=== TEXTO FUENTE ===
.....

En lo que va de 2025, Sinaloa registra 65 homicidios por cada 100 mil habitantes y, aún cuando no alcanzamos el máximo histórico de 86 que se registró en 2010, es éticamente obligatorio considerar la violencia de las desapariciones que, incluso, supera a los asesinatos.
Por eso, aunque metodológicamente y por respeto a sus familiares que los buscan, no podemos sumarlos, si consideramos que casi 7 de cada 10 personas privadas de la libertad no aparecen, estaríamos ante una tasa mucho más grande de letalidad en el estado.
Otro dato sobre la dimensión de esta crisis humanitaria es que hoy en Sinaloa se cometen 108 delitos del fuero común al día, lo que implica que con casi 40 mil delitos en total, 2025 se proyecta como el año más violento de la historia sinaloense, superando en 8 por ciento al 2011, cuando se registraron 36 mil 864 delitos de este tipo.

.....

=== LISTA DE REGISTROS ===
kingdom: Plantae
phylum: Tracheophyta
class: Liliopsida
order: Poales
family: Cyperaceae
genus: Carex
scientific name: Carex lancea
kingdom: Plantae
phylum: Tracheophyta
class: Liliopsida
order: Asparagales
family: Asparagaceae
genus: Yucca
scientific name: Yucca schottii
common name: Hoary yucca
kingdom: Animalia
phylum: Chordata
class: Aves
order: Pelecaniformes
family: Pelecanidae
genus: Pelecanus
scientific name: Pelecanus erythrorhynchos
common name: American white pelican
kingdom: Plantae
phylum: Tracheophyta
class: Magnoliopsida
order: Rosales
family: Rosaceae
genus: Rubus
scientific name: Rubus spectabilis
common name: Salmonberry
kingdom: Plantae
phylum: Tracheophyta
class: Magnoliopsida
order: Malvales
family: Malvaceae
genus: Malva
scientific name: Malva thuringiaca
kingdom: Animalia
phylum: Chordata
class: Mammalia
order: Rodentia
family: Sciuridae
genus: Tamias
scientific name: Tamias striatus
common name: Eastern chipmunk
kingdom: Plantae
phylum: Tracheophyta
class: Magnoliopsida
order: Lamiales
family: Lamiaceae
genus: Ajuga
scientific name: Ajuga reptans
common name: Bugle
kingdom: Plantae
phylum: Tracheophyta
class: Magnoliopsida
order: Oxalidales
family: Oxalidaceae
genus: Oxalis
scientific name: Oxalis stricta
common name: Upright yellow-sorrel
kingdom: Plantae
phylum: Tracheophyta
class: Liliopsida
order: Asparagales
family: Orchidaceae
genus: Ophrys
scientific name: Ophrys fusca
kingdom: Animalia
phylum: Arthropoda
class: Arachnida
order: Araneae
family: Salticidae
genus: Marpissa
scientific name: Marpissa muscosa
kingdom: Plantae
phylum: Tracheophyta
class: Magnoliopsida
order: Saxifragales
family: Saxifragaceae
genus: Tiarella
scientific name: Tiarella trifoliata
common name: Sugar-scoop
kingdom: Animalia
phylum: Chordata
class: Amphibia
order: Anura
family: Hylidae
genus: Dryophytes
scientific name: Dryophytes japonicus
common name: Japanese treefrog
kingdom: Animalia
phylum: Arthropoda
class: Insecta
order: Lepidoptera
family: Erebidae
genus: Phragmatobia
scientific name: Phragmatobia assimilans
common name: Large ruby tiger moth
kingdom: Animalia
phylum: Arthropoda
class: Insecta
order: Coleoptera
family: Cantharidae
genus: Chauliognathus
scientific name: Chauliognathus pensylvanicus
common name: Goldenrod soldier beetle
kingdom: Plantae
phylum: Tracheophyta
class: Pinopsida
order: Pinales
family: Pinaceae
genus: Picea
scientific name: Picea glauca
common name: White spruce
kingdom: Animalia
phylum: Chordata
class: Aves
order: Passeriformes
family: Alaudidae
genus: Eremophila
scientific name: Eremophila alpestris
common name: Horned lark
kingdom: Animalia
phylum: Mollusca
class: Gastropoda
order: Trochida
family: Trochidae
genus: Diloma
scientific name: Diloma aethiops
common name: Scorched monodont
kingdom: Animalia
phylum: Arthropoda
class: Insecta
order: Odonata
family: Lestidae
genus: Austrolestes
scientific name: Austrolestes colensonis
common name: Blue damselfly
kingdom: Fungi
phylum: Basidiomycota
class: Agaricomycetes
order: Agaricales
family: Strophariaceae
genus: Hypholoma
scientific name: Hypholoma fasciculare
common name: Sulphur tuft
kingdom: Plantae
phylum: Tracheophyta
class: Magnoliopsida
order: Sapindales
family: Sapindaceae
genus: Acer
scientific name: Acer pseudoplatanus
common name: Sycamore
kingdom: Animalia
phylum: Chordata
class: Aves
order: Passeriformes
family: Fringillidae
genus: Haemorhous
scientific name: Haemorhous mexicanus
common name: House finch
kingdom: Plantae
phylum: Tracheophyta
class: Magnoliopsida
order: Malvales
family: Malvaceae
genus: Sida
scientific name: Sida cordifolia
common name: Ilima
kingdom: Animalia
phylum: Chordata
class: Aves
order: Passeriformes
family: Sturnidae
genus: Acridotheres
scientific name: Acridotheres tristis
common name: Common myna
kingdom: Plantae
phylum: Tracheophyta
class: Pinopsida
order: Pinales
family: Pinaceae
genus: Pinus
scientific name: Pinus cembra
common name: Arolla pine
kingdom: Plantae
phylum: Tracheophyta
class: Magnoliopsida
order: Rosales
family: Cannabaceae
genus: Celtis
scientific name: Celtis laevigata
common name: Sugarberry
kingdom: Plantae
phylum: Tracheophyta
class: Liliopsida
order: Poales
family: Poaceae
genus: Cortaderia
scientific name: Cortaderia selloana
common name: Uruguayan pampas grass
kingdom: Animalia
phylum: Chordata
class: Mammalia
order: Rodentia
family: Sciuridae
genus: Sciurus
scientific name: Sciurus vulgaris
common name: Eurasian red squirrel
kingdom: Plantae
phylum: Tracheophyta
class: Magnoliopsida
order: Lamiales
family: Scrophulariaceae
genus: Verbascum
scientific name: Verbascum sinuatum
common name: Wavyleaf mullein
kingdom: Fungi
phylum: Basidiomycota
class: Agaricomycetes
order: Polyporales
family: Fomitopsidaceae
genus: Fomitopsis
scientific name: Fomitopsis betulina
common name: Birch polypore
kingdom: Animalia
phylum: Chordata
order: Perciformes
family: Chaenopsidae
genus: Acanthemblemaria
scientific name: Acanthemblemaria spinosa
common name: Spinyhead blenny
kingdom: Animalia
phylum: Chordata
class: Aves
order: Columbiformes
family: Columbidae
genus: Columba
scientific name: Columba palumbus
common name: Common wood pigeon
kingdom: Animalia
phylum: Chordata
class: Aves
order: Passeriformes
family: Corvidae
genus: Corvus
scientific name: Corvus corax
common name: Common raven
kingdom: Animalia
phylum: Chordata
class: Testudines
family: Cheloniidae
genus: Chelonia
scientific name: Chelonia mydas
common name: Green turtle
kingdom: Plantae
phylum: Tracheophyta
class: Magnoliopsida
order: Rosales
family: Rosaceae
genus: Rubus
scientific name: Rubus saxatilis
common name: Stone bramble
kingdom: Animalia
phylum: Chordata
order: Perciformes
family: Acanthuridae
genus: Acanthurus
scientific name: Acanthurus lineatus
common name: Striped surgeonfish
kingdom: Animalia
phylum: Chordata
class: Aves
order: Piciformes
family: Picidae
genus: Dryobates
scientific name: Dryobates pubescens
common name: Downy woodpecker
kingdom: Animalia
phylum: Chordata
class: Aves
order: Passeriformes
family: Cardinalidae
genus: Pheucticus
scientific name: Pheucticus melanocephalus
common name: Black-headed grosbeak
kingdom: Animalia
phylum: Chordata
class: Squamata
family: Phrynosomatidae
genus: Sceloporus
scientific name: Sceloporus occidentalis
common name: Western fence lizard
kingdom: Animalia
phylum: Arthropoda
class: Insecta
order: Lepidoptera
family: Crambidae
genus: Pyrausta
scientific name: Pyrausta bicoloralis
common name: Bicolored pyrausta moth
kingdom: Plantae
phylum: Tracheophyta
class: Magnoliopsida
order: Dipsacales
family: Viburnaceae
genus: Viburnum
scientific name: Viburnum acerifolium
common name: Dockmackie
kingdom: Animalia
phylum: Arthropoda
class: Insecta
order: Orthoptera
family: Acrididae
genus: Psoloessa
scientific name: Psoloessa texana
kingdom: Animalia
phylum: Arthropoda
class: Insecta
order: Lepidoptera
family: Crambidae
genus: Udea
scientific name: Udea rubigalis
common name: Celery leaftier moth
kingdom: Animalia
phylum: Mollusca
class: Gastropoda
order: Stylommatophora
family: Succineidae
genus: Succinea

.....

=== PROBLEMA PLANTEADO 1 ===
Según el texto sobre la violencia en Sinaloa, ¿cuántos delitos del fuero común se cometen al día en el estado?
=== PROBLEMA PLANTEADO 2 ===
Transcriba del texto sobre la violencia en Sinaloa el fragmento que va de "En lo que va" a "en el estado.".
=== PROBLEMA PLANTEADO 3 ===
Prosiga el texto sobre la violencia en Sinaloa a partir de su última oración.

=== RESULTADO FINAL 1 ===
108 delitos del fuero común al día.

=== RESULTADO FINAL 2 ===
En lo que va de 2025, Sinaloa registra 65 homicidios por cada 100 mil habitantes y, aún cuando no alcanzamos el máximo histórico de 86 que se registró en 2010, es éticamente obligatorio considerar la violencia de las desapariciones que, incluso, supera a los asesinatos.
Por eso, aunque metodológicamente y por respeto a sus familiares que los buscan, no podemos sumarlos, si consideramos que casi 7 de cada 10 personas privadas de la libertad no aparecen, estaríamos ante una tasa mucho más grande de letalidad en el estado.

=== RESULTADO FINAL 3 ===
Más allá del ‘narco’: una mafia fracturada
La segunda lección es que esta no es, como se reduce a diario en la narrativa youtubera, solo una “narcoguerra” entre dos familias de abolengo en esa genealogía que fascina en Netflix, sino el enfrentamiento a muerte entre dos facciones del crimen organizado que hacían parte de una mafia funcional en ese espacio que los expertos (Ley, Trejo) denominan la “zona gris” de la macrocriminalidad y en la que se intersectan criminales, sociedad y Gobierno. Clanes poderosos que se disputan narrativas, mercados y territorios con capacidades, equipo y poder de fuego paramilitares y que despliegan acciones de ataque y defensa que bien pueden clasificarse muchas veces como “terrorismo”.
Ese modelo mafioso integraba diversos negocios sumamente lucrativos; por supuesto el tráfico de drogas tradicionales (mariguana, cocaína y heroína), y que hoy son mayoritariamente sintéticas (metanfetaminas y fentanilo); pero también videovigilancia clandestina, robo de vehículos, extorsión en módulos de riego, el comercio de vapeadores en centros nocturnos urbanos, prostitución, trata de blancas y hasta alcohol ilegal en tiendas de conveniencia. Así lo ha exhibido el decomiso de decenas de toneladas de metanfetaminas y precursores químicos; de más 2 mil 600 cámaras instaladas en Culiacán y Mazatlán, conectadas a centros de monitoreo; el aseguramiento de más de mil 500 máquinas tragamonedas y el robo de más de 7 mil 600 vehículos.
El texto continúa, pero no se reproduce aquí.